Exercise instructions:
Report every line in the listing that contains the string "target".

Exercise material:
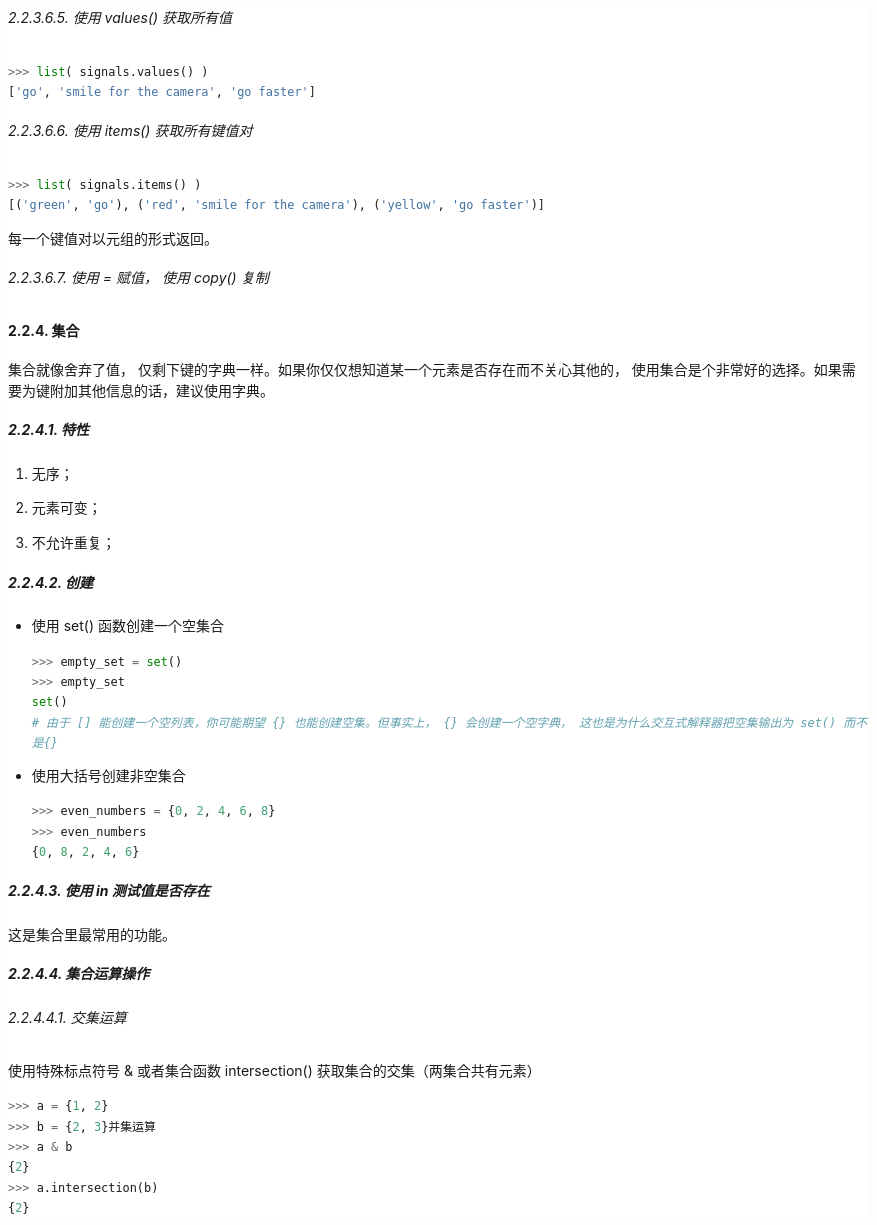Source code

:###### 2.2.3.6.5. 使用 values() 获取所有值

```python
>>> list( signals.values() )
['go', 'smile for the camera', 'go faster']
```

###### 2.2.3.6.6. 使用 items() 获取所有键值对

```python
>>> list( signals.items() )
[('green', 'go'), ('red', 'smile for the camera'), ('yellow', 'go faster')]
```

每一个键值对以元组的形式返回。

###### 2.2.3.6.7. 使用 = 赋值， 使用 copy() 复制

#### 2.2.4. 集合

集合就像舍弃了值， 仅剩下键的字典一样。如果你仅仅想知道某一个元素是否存在而不关心其他的， 使用集合是个非常好的选择。如果需要为键附加其他信息的话，建议使用字典。

##### 2.2.4.1. 特性

1.	无序；

2.	元素可变；

3.	不允许重复；

##### 2.2.4.2. 创建

- 使用 set() 函数创建一个空集合

  ```python
  >>> empty_set = set()
  >>> empty_set
  set()
  # 由于 [] 能创建一个空列表，你可能期望 {} 也能创建空集。但事实上， {} 会创建一个空字典， 这也是为什么交互式解释器把空集输出为 set() 而不是{}
  ```

- 使用大括号创建非空集合
  ```python
  >>> even_numbers = {0, 2, 4, 6, 8}
  >>> even_numbers
  {0, 8, 2, 4, 6}
  ```

##### 2.2.4.3. 使用 in 测试值是否存在

这是集合里最常用的功能。

##### 2.2.4.4. 集合运算操作

###### 2.2.4.4.1. 交集运算

使用特殊标点符号 & 或者集合函数 intersection() 获取集合的交集（两集合共有元素）
```python
>>> a = {1, 2}
>>> b = {2, 3}并集运算
>>> a & b
{2}
>>> a.intersection(b)
{2}
```
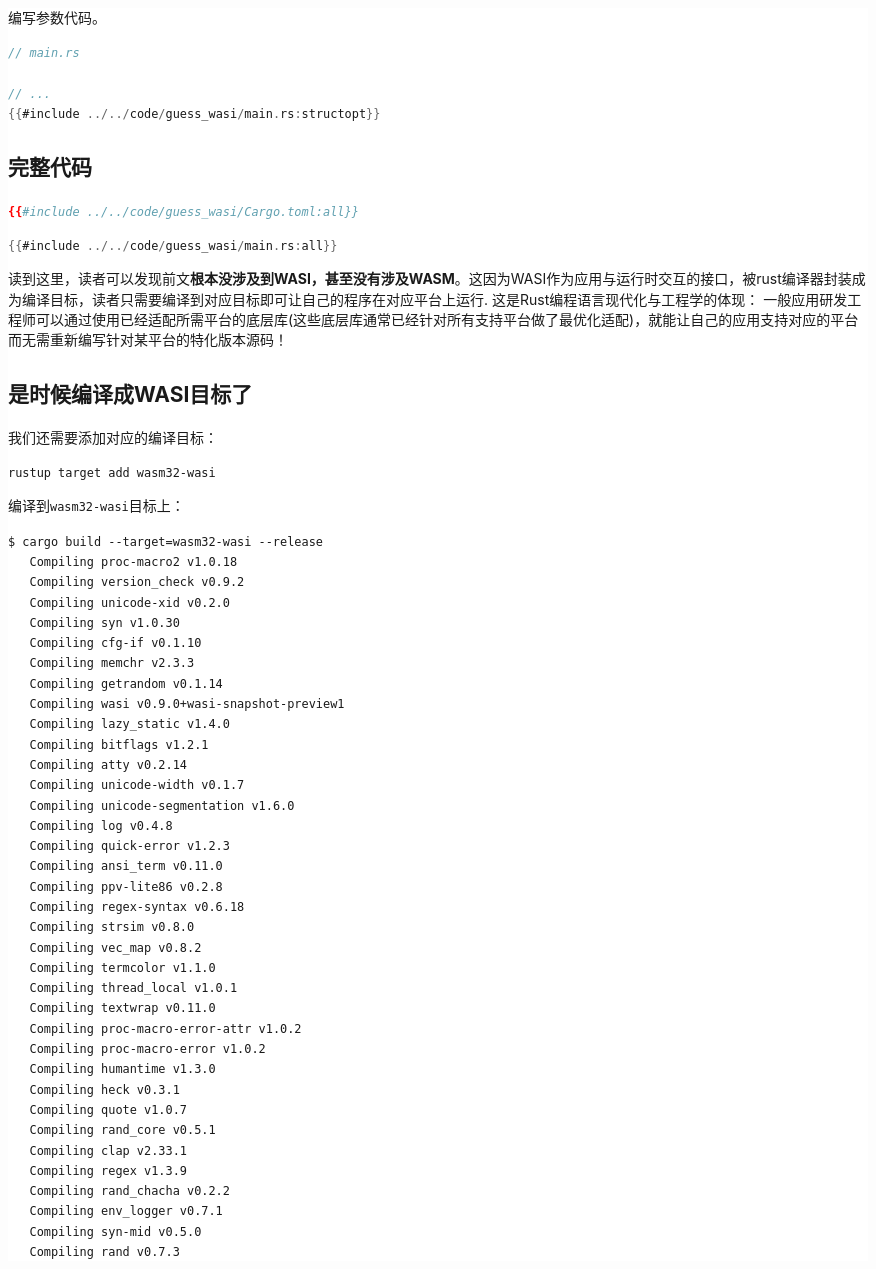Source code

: 编写参数代码。
```rust
// main.rs

// ...
{{#include ../../code/guess_wasi/main.rs:structopt}}
```

## 完整代码
```toml
{{#include ../../code/guess_wasi/Cargo.toml:all}}
```

```rust
{{#include ../../code/guess_wasi/main.rs:all}}
```

读到这里，读者可以发现前文**根本没涉及到WASI，甚至没有涉及WASM**。这因为WASI作为应用与运行时交互的接口，被rust编译器封装成为编译目标，读者只需要编译到对应目标即可让自己的程序在对应平台上运行. 这是Rust编程语言现代化与工程学的体现：
一般应用研发工程师可以通过使用已经适配所需平台的底层库(这些底层库通常已经针对所有支持平台做了最优化适配)，就能让自己的应用支持对应的平台而无需重新编写针对某平台的特化版本源码！

## 是时候编译成WASI目标了
我们还需要添加对应的编译目标：
```
rustup target add wasm32-wasi
```

编译到`wasm32-wasi`目标上：
```
$ cargo build --target=wasm32-wasi --release
   Compiling proc-macro2 v1.0.18
   Compiling version_check v0.9.2
   Compiling unicode-xid v0.2.0
   Compiling syn v1.0.30
   Compiling cfg-if v0.1.10
   Compiling memchr v2.3.3
   Compiling getrandom v0.1.14
   Compiling wasi v0.9.0+wasi-snapshot-preview1
   Compiling lazy_static v1.4.0
   Compiling bitflags v1.2.1
   Compiling atty v0.2.14
   Compiling unicode-width v0.1.7
   Compiling unicode-segmentation v1.6.0
   Compiling log v0.4.8
   Compiling quick-error v1.2.3
   Compiling ansi_term v0.11.0
   Compiling ppv-lite86 v0.2.8
   Compiling regex-syntax v0.6.18
   Compiling strsim v0.8.0
   Compiling vec_map v0.8.2
   Compiling termcolor v1.1.0
   Compiling thread_local v1.0.1
   Compiling textwrap v0.11.0
   Compiling proc-macro-error-attr v1.0.2
   Compiling proc-macro-error v1.0.2
   Compiling humantime v1.3.0
   Compiling heck v0.3.1
   Compiling quote v1.0.7
   Compiling rand_core v0.5.1
   Compiling clap v2.33.1
   Compiling regex v1.3.9
   Compiling rand_chacha v0.2.2
   Compiling env_logger v0.7.1
   Compiling syn-mid v0.5.0
   Compiling rand v0.7.3
```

Solution:
rustup target add wasm32-wasi
$ cargo build --target=wasm32-wasi --release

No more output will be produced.